Chairman of the Jewish Agency says there are 'dark signs and also bright signs' of Diaspora-Israeli relations while speaking at Limmud Festival in Birmingham

Isaac Herzog lighting the Chanukiyah at Limmud Festival (Limmud Flickr account/Jonathan Hunter)
Isaac Herzog lighting the Chanukiyah at Limmud Festival (Limmud Flickr account/Jonathan Hunter)

Isaac Herzog is fearful of a split in the Jewish world, adding that it is the main challenge facing his organisation, the Jewish Agency.

Speaking to Jewish News at the annual Limmud Festival in Birmingham, JA chair Herzog said: “This is one of my main challenges leading the Jewish Agency, the world’s biggest Jewish organisation. We are out there, trying to fill the void and build bridges. I see this as a historic challenge. I am fearful of a Jewish split.”

However, he added, there were “dark signs and also bright signs… There are Jews who question Israeli policies and are alienated and have turned their back on Israel and there is a huge lack of knowledge on both sides – among Israelis and the diaspora.”

Yet, on the other hand, there is “an enormous amount of love and affection and interactions. We bring almost 100,000 young Jews to Israel through various programmes and we send out 4,000 emissaries, including in the British Jewish community, who are doing incredible work.”

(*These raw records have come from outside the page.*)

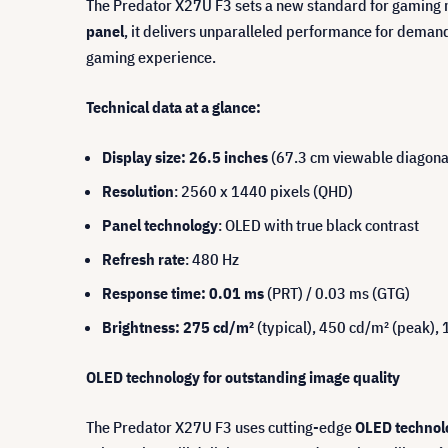
The Predator X27U F3 sets a new standard for gaming 
panel
, it delivers unparalleled performance for demand
gaming experience.
Technical data at a glance:
Display size: 26.5 inches
(67.3 cm viewable diagona
Resolution
: 2560 x 1440 pixels (QHD)
Panel technology
: OLED with true black contrast
Refresh rate
: 480 Hz
Response time: 0.01 ms
(PRT) / 0.03 ms (GTG)
Brightness: 275 cd/m²
(typical), 450 cd/m² (peak)
OLED technology for outstanding image quality
The Predator X27U F3 uses cutting-edge
OLED technol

Regarding the differences in attitude between Orthodox youth movements, such as Bnei Akiva, and progressive Zionist groups such as RSY, LJY and Masorti’s Noam movement, Herzog said: “We cover all the those in the tent, but we are aware that there are different voices, there will always be different voices. But you don’t have to fear different voices, you have to listen and bring your own voice as well.”

However, he added the caveat that there “must be certain guidelines, such as delegitimisation and antisemitism and anti-Israel bashing is unacceptable. But an argument is legitimate.”

Herzog spoke to Jewish News the say reports emerged in Israel that up to 86 percent of Jews who emigrated to Israel in the past 10 years was not Jewish.

According to Hiddush, an organisation that advocates for greater religious plurality in Israel, data obtained under a Freedom of Information request from Israel’s Population and Immigration Authority (PIBA) showed that “154,474 immigrants who have moved to Israel in the last eight years under the Law of Return are family members of Jews but are not themselves recognised as Jews by any religious definition.”

It added that not all of the 25,375 who had arrived as Jews under the law were accepted as such by the state rabbinate.

Hiddush said the numbers showed “how urgent Israel’s need to be released from the Chief Rabbinate and religious coercion truly is,” and accused the Jewish Agency of having “chosen to gloss over the true reality of the Jewish people today, reflected in immigration data.” It urged the government to implement civil marriage and divorce.”

Both PIBA and the Agency denied the report, with Herzog saying: “It’s total bullshit. It’s all over the place and total nonsense, and its only aim is to be “harmful and insulting to the hundreds of thousands of Jewish immigrants to Israel who are living out the Zionist dream of building their future and their children’s future in Israel.”

He said the past decade seen more than 255,000 new immigrants arrive in Israel from 150 countries. Looking at the erroneous information reported about France, for example: In complete opposition to what was reported by this morning, according to Jewish Agency data nearly 97 percent of immigrants from France are Jews according to halacha and just 3 percent were eligible for Aliyah [only] under the Law of Return. The Ministry of Interior was right in clarifying the information reported on the number of Jewish immigrants.”